═══ Excerpted data

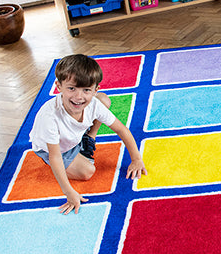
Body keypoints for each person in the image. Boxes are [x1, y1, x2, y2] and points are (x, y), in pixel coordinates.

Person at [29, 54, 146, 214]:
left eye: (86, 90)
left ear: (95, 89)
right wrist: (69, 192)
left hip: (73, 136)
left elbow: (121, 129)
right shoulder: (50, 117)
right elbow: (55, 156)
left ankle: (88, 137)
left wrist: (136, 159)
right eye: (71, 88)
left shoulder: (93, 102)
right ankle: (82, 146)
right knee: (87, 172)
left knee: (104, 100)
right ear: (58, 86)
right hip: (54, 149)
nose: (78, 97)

══════
═══ Excerpted data

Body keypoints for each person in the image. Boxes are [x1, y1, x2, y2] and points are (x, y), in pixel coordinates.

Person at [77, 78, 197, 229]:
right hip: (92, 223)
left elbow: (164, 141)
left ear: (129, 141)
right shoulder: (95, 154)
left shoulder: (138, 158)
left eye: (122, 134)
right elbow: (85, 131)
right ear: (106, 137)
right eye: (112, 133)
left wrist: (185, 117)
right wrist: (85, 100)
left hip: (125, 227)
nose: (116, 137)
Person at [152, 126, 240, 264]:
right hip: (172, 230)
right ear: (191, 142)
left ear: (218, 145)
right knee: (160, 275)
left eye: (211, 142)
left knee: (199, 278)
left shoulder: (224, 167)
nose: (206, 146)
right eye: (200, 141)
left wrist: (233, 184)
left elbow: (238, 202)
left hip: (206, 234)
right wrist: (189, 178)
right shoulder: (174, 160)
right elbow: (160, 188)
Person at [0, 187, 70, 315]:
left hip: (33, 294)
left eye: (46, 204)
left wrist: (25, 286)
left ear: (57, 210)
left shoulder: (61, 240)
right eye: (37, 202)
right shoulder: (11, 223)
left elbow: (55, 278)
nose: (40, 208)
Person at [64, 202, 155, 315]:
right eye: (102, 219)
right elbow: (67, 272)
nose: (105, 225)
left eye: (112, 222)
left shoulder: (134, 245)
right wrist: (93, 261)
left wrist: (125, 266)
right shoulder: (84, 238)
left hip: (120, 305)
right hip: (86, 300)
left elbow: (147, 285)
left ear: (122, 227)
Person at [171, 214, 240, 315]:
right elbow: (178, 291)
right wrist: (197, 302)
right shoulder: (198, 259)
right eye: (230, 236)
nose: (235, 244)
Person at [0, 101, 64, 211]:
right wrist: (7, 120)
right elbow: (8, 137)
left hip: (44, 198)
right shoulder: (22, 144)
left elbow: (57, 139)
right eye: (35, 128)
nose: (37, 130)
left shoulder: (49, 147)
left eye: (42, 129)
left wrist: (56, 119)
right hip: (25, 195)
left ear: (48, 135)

══════

## [Work item]
Starting with the line with "right ankle: (82, 146)" above and going on through the line with "nose: (78, 97)", transcribe every line exactly, both ends included, and add nothing.

## [Your solution]
right ankle: (82, 146)
right knee: (87, 172)
left knee: (104, 100)
right ear: (58, 86)
right hip: (54, 149)
nose: (78, 97)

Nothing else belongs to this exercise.